Tuesday 10 January 2012

Memories that haunt you...

A few of days ago my friend added a couple of pictures that we took on the last day of college.  That day was the beginning of a weekend I still remember.  Looking back at those photos I look genuinely happy, which does not happen often in photos.  Thinking about it now the only other photo where I look really happy is one taken with my best friend but the reasons behind my happiness still circulate around the same reason. I cant exactly remember how I felt it seems like a blur to me.

It’s a shame that those happy moments only last for such a short period of time, but the sadness that comes after can feel like it engulfs your existence.  Those happy memories can haunt you and remind you that you will never have that moment again with that person or in that situation.  Easiest thing to do is to push those thoughts away and keep yourself busy with other things right?  Well, yes it is but the thing is that when you loose someone everything seems to remind you of them.  The stupidest, smallest insignificant things can completely send you over the edge.

I don’t know where I’m going with this, clearly.  Actually what I want to get across is that sometimes its better to cling to the good things and see them as positives and try to remember how happy you were and seek for that same feeling in some other form.  You will never erase your memories but they will slowly fade and be less vivid in your mind.  You will loose lots of those little details that cause a sting every time you think about it.  You will replace those with other memories that are longer lasting because they are more mature and mean much more to you.

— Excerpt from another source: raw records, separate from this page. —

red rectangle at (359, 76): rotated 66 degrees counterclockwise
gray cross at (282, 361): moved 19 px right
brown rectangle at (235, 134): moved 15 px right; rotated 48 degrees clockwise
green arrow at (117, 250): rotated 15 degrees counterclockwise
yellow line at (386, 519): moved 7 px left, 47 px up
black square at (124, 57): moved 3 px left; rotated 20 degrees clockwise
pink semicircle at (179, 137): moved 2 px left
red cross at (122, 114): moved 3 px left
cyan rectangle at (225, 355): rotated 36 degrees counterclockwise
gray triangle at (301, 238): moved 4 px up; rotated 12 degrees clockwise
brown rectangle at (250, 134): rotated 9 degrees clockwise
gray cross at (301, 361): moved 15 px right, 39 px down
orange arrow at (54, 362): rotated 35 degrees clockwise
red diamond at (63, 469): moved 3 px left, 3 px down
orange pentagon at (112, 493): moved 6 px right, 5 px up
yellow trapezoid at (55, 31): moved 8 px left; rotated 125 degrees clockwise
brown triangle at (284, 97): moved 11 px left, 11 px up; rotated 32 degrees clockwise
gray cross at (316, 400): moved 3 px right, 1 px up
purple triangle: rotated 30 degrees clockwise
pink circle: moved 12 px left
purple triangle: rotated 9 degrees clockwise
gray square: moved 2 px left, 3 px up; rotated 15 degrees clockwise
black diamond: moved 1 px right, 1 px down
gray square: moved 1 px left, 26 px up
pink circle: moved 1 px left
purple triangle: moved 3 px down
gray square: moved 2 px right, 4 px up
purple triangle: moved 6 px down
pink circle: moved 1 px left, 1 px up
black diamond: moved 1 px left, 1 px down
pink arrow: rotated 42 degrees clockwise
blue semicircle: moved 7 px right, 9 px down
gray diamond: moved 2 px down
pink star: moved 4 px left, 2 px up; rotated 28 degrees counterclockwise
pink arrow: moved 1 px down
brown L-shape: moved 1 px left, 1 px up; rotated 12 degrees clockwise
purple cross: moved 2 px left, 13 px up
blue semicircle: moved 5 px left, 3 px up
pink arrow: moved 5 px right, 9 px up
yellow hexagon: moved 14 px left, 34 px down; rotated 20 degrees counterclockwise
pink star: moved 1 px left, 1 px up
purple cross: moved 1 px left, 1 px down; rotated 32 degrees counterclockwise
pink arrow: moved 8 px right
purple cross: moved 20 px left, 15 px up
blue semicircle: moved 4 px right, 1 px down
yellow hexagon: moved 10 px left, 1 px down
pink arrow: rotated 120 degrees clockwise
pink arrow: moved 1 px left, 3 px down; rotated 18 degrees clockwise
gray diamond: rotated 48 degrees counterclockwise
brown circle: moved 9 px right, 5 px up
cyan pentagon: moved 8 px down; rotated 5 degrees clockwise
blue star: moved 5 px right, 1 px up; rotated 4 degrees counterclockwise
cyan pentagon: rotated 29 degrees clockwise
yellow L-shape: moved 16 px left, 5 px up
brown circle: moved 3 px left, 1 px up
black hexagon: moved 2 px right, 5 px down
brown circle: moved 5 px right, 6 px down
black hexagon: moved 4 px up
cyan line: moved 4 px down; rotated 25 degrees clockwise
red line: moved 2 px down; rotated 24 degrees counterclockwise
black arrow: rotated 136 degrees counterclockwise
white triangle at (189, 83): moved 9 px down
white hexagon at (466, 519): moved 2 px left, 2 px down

Something that could of seemed extremely significant two, four, six months ago or even a year ago will appear irrelevant and minuscule.  You will fall in love with new things, music, people.  You will meet amazing individuals that will surpass any ‘benchmark’ that may have been set by the ones in the past.  Life is way too short to let yourself waste time being upset and not embracing the fact that you are fortunate enough to be still alive.